Rousing himself, he addressed me once again.
‘It’s your opinion that when the poor lady felt she was dying she was anxious to let you know that somebody had substituted acid for water through the open window? Surely the person’s name would have been more to the point?’
‘She mayn’t have known the name,’ I pointed out.
‘Or it would have been more to the point if she’d managed to hint what it was that she had discovered the day before?’
Dr Reilly said: ‘When you’re dying, Maitland, you haven’t always got a sense of proportion. One particular fact very likely obsesses your mind. That a murderous hand had come through the window may have been the principal fact obsessing her at the minute. It may have seemed to her important that she should let people know that. In my opinion she wasn’t far wrong either. It was important! She probably jumped to the fact that you’d think it was suicide. If she could have used her tongue freely, she’d probably have said “It wasn’t suicide. I didn’t take it myself. Somebody else must have put it near my bedthrough the window.”’
Captain Maitland drummed with his fingers for a minute or two without replying. Then he said:
‘There are certainly two ways of looking at it. It’s either suicide or murder. Which do you think, Dr Leidner?’
Dr Leidner was silent for a minute or two, then he said quietly and decisively: ‘Murder. Anne Johnson wasn’t the sort of woman to kill herself.’

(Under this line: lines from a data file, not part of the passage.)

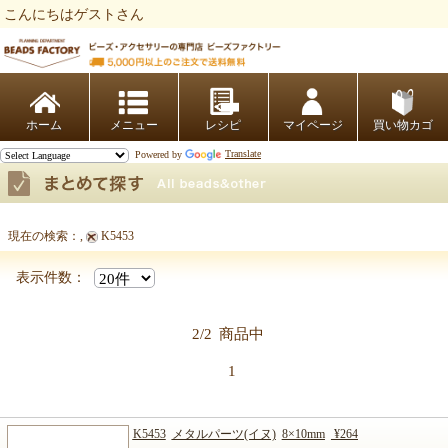
こんにちはゲストさん
ビーズファクトリー ビーズ・パーツ・金具など・アクセサリーの専門店
ホーム
レシピ
マイページ
買い物カゴ
Powered by
Translate
現在の検索：
,
K5453
まとめて探す
表示件数：
2/2
商品中
1
K5453
メタルパーツ(イヌ)
8×10mm
¥264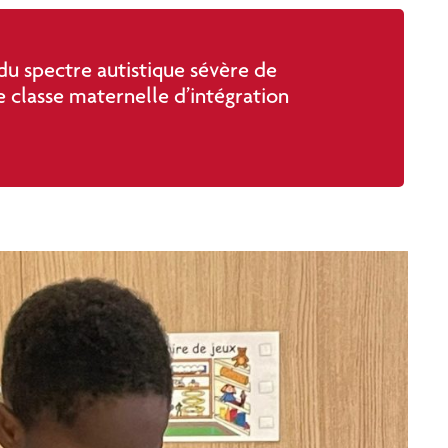
 du spectre autistique sévère de
e classe maternelle d’intégration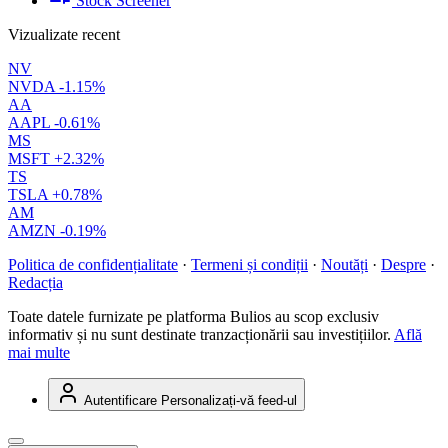
Stock Screener
Vizualizate recent
NV
NVDA
-1.15%
AA
AAPL
-0.61%
MS
MSFT
+2.32%
TS
TSLA
+0.78%
AM
AMZN
-0.19%
Politica de confidențialitate
·
Termeni și condiții
·
Noutăți
·
Despre
·
Redacția
Toate datele furnizate pe platforma Bulios au scop exclusiv
informativ și nu sunt destinate tranzacționării sau investițiilor.
Află
mai multe
Autentificare
Personalizați-vă feed-ul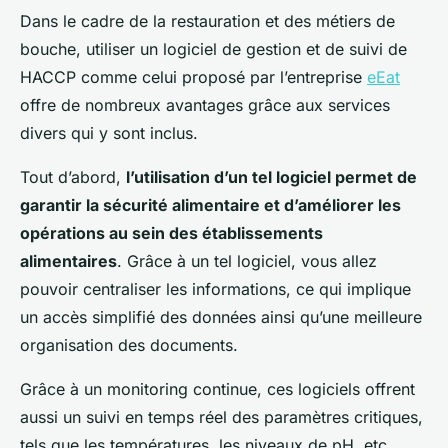
Dans le cadre de la restauration et des métiers de
bouche, utiliser un logiciel de gestion et de suivi de
HACCP comme celui proposé par l’entreprise
eEat
offre de nombreux avantages grâce aux services
divers qui y sont inclus.
Tout d’abord,
l’utilisation d’un tel logiciel permet de
garantir la sécurité alimentaire et d’améliorer les
opérations au sein des établissements
alimentaires
. Grâce à un tel logiciel, vous allez
pouvoir centraliser les informations, ce qui implique
un accès simplifié des données ainsi qu’une meilleure
organisation des documents.
Grâce à un monitoring continue, ces logiciels offrent
aussi un suivi en temps réel des paramètres critiques,
tels que les températures, les niveaux de pH, etc.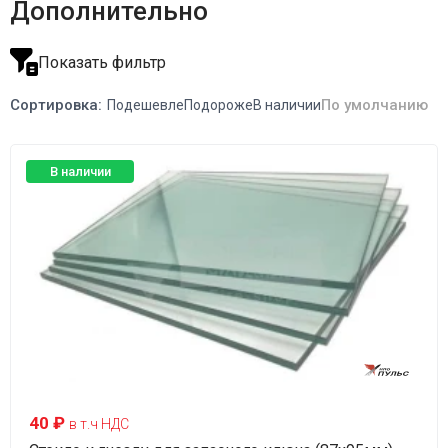
Дополнительно
Показать фильтр
Сортировка:
По умолчанию
Подешевле
Подороже
В наличии
В наличии
40 ₽
в т.ч НДС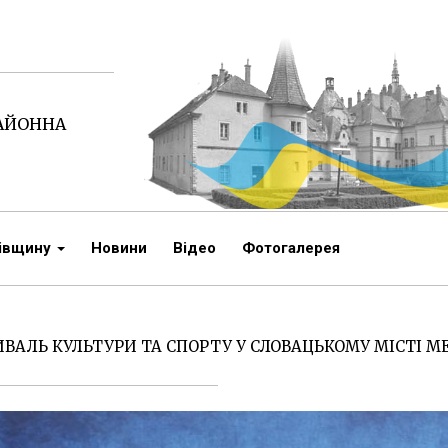
РАЙОННА
чівщину
Новини
Відео
Фотогалерея
ВАЛЬ КУЛЬТУРИ ТА СПОРТУ У СЛОВАЦЬКОМУ МІСТІ 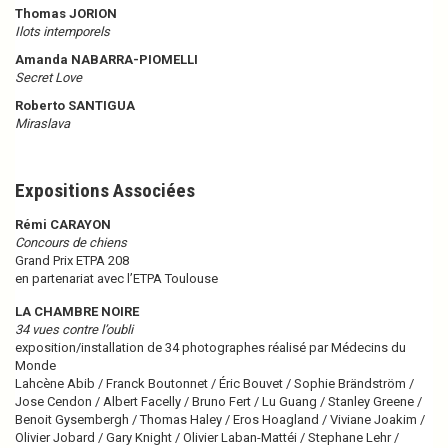
Thomas JORION
Ilots intemporels
Amanda NABARRA-PIOMELLI
Secret Love
Roberto SANTIGUA
Miraslava
Expositions Associées
Rémi CARAYON
Concours de chiens
Grand Prix ETPA 208
en partenariat avec l’ETPA Toulouse
LA CHAMBRE NOIRE
34 vues contre l’oubli
exposition/installation de 34 photographes réalisé par Médecins du
Monde
Lahcène Abib / Franck Boutonnet / Éric Bouvet / Sophie Brändström /
Jose Cendon / Albert Facelly / Bruno Fert / Lu Guang / Stanley Greene /
Benoit Gysembergh / Thomas Haley / Eros Hoagland / Viviane Joakim /
Olivier Jobard / Gary Knight / Olivier Laban-Mattéi / Stephane Lehr /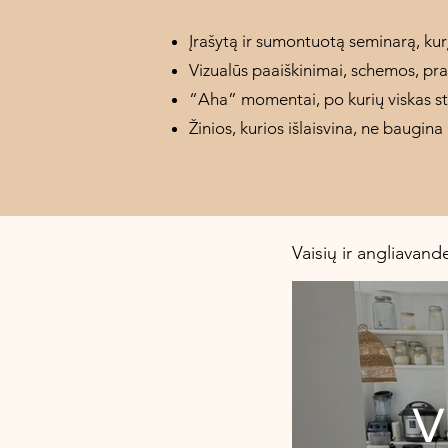
Įrašytą ir sumontuotą seminarą, kurį
Vizualūs paaiškinimai, schemos, pra
“Aha” momentai, po kurių viskas sto
Žinios, kurios išlaisvina, ne baugina
Vaisių ir angliavan
V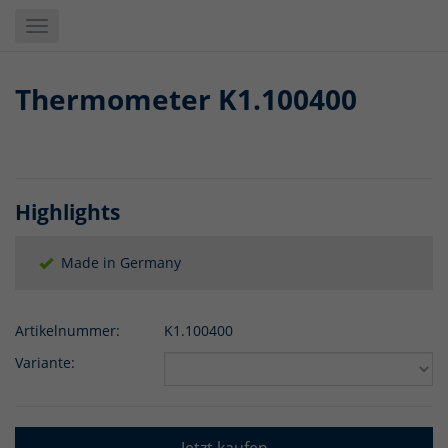
Skip
Toggle
to
navigation
main
content
Thermometer K1.100400
Highlights
Made in Germany
Artikelnummer:
K1.100400
Variante: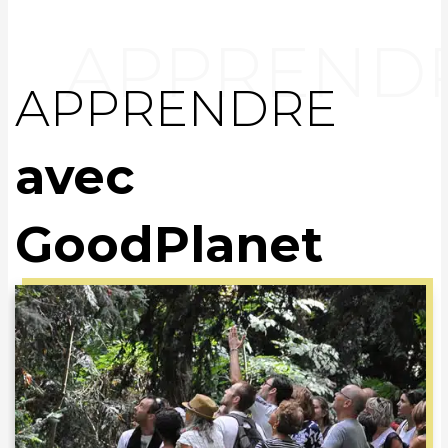
APPRENDRE
avec
GoodPlanet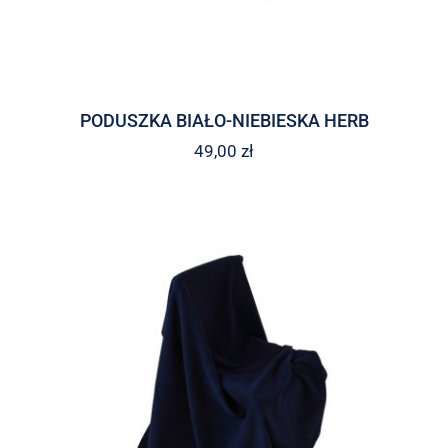
PODUSZKA BIAŁO-NIEBIESKA HERB
49,00
zł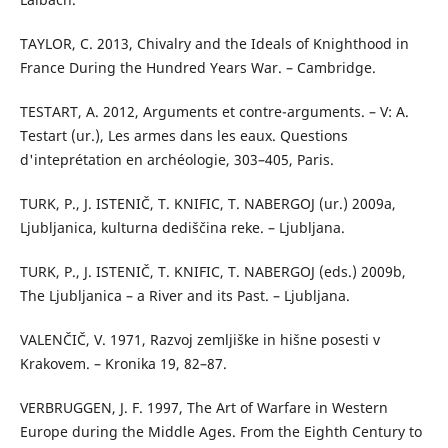
TAYLOR, C. 2013, Chivalry and the Ideals of Knighthood in
France During the Hundred Years War. – Cambridge.
TESTART, A. 2012, Arguments et contre-arguments. – V: A.
Testart (ur.), Les armes dans les eaux. Questions
d'inteprétation en archéologie, 303–405, Paris.
TURK, P., J. ISTENIČ, T. KNIFIC, T. NABERGOJ (ur.) 2009a,
Ljubljanica, kulturna dediščina reke. – Ljubljana.
TURK, P., J. ISTENIČ, T. KNIFIC, T. NABERGOJ (eds.) 2009b,
The Ljubljanica – a River and its Past. – Ljubljana.
VALENČIČ, V. 1971, Razvoj zemljiške in hišne posesti v
Krakovem. – Kronika 19, 82–87.
VERBRUGGEN, J. F. 1997, The Art of Warfare in Western
Europe during the Middle Ages. From the Eighth Century to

‘No,’ allowed Captain Maitland. ‘Not in the normal run of things. But there might be circumstances in which it would be quite a natural thing to do.’
‘Such as?’
Captain Maitland stooped to a bundle which I had previously noticed him place by the side of his chair. He swung it on to the table with something of an effort.
‘There’s something here that none of you know about,’ he said. ‘We found it under her bed.’
He fumbled with the knot of the covering, then threw it back, revealing a heavy great quern or grinder.
That was nothing in itself – there were a dozen or so already found in the course of the excavations.
What riveted our attention on this particular specimen was a dull, dark stain and a fragment of something that looked like hair.
‘That’ll be your job, Reilly,’ said Captain Maitland. ‘But I shouldn’t say that there’s much doubt about this being the instrument with which Mrs Leidner was killed!’